-------- Study material
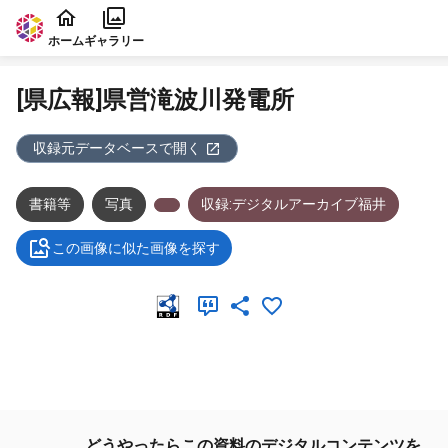
本文に飛ぶ
ホーム
ギャラリー
[県広報]県営滝波川発電所
収録元データベースで開く
書籍等
写真
収録:デジタルアーカイブ福井
この画像に似た画像を探す
メタデータ
どうやったらこの資料のデジタルコンテンツを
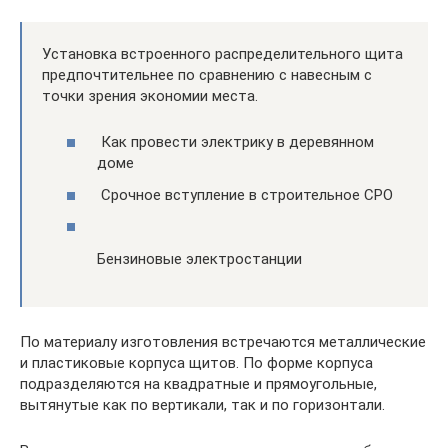
Установка встроенного распределительного щита
предпочтительнее по сравнению с навесным с
точки зрения экономии места.
Как провести электрику в деревянном
доме
Срочное вступление в строительное СРО
Бензиновые электростанции
По материалу изготовления встречаются металлические
и пластиковые корпуса щитов. По форме корпуса
подразделяются на квадратные и прямоугольные,
вытянутые как по вертикали, так и по горизонтали.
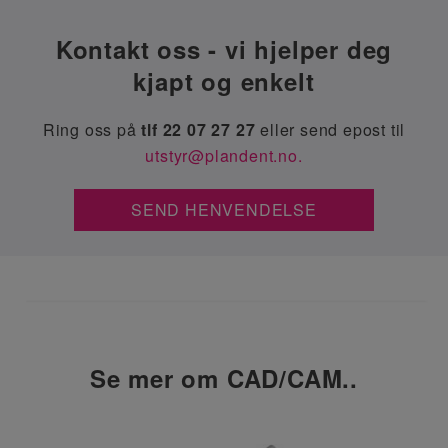
Kontakt oss - vi hjelper deg
kjapt og enkelt
Ring oss på
tlf 22 07 27 27
eller send epost til
utstyr@plandent.no.
SEND HENVENDELSE
Se mer om CAD/CAM..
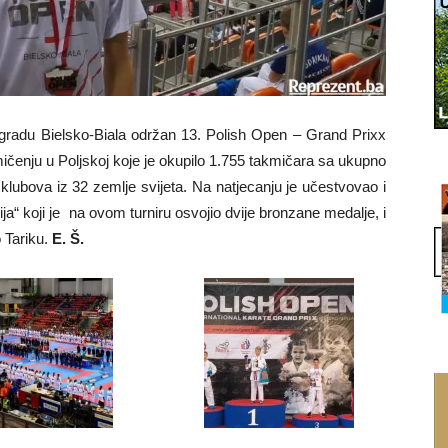
u gradu Bielsko-Biala održan 13. Polish Open – Grand Prixx
čenju u Poljskoj koje je okupilo 1.755 takmičara sa ukupno
 klubova iz 32 zemlje svijeta. Na natjecanju je učestvovao i
ja“ koji je na ovom turniru osvojio dvije bronzane medalje, i
 Tariku.
E. Š.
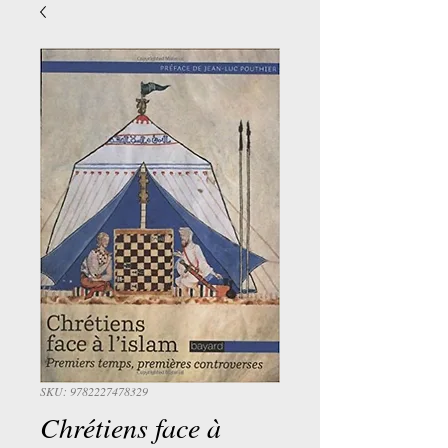
SKU: 9782227478329
Chrétiens face à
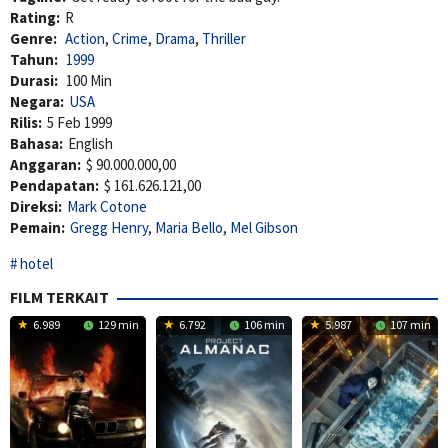
Rating:
R
Genre:
Action
,
Crime
,
Drama
,
Thriller
Tahun:
1999
Durasi:
100 Min
Negara:
USA
Rilis:
5 Feb 1999
Bahasa:
English
Anggaran:
$ 90.000.000,00
Pendapatan:
$ 161.626.121,00
Direksi:
Mark Cotone
Pemain:
Gregg Henry
,
Maria Bello
,
Mel Gibson
hotel
FILM TERKAIT
6.989
129 min
6.792
106 min
5.987
107 min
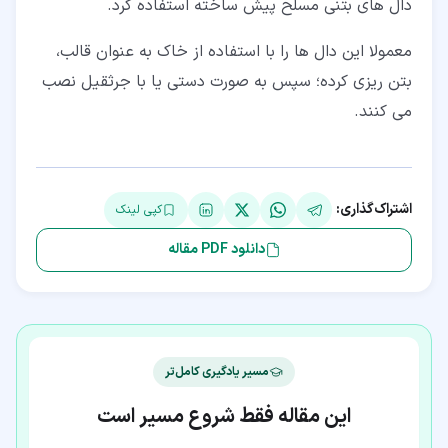
دال های بتنی مسلح پیش ساخته استفاده کرد.
معمولا این دال ها را با استفاده از خاک به عنوان قالب،
بتن ریزی کرده؛ سپس به صورت دستی یا با جرثقیل نصب
می کنند.
اشتراک‌گذاری:
کپی لینک
دانلود PDF مقاله
مسیر یادگیری کامل‌تر
این مقاله فقط شروع مسیر است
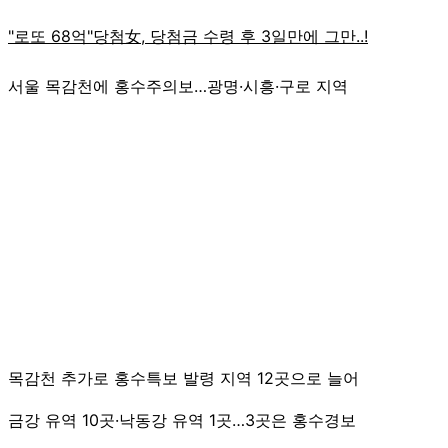
서울 목감천에 홍수주의보…광명·시흥·구로 지역
목감천 추가로 홍수특보 발령 지역 12곳으로 늘어
금강 유역 10곳·낙동강 유역 1곳…3곳은 홍수경보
----------------
Exercise: From the first line to the last, retype the data exactly, but omit every image.

Response:
本文に飛ぶ
ホーム
ギャラリー
[県広報]県営滝波川発電所
収録元データベースで開く
書籍等
写真
収録:デジタルアーカイブ福井
この画像に似た画像を探す
メタデータ
どうやったらこの資料のデジタルコンテンツを
Установка встроенного распределительного щита
предпочтительнее по сравнению с навесным с
точки зрения экономии места.
Как провести электрику в деревянном
доме
Срочное вступление в строительное СРО
Бензиновые электростанции
По материалу изготовления встречаются металлические
и пластиковые корпуса щитов. По форме корпуса
подразделяются на квадратные и прямоугольные,
вытянутые как по вертикали, так и по горизонтали.
Kontakt oss - vi hjelper deg
kjapt og enkelt
Ring oss på
tlf 22 07 27 27
eller send epost til
utstyr@plandent.no.
SEND HENVENDELSE
Se mer om CAD/CAM..
u gradu Bielsko-Biala održan 13. Polish Open – Grand Prixx
čenju u Poljskoj koje je okupilo 1.755 takmičara sa ukupno
 klubova iz 32 zemlje svijeta. Na natjecanju je učestvovao i
ja“ koji je na ovom turniru osvojio dvije bronzane medalje, i
 Tariku.
E. Š.
SKU: 9782227478329
Chrétiens face à
Rating:
R
Genre:
Action
,
Crime
,
Drama
,
Thriller
Tahun:
1999
Durasi:
100 Min
Negara:
USA
Rilis:
5 Feb 1999
Bahasa:
English
Anggaran:
$ 90.000.000,00
Pendapatan:
$ 161.626.121,00
Direksi:
Mark Cotone
Pemain:
Gregg Henry
,
Maria Bello
,
Mel Gibson
hotel
FILM TERKAIT
6.989
129 min
6.792
106 min
5.987
107 min
دال های بتنی مسلح پیش ساخته استفاده کرد.
معمولا این دال ها را با استفاده از خاک به عنوان قالب،
بتن ریزی کرده؛ سپس به صورت دستی یا با جرثقیل نصب
می کنند.
اشتراک‌گذاری:
کپی لینک
دانلود PDF مقاله
مسیر یادگیری کامل‌تر
این مقاله فقط شروع مسیر است
서울 목감천에 홍수주의보…광명·시흥·구로 지역
목감천 추가로 홍수특보 발령 지역 12곳으로 늘어
금강 유역 10곳·낙동강 유역 1곳…3곳은 홍수경보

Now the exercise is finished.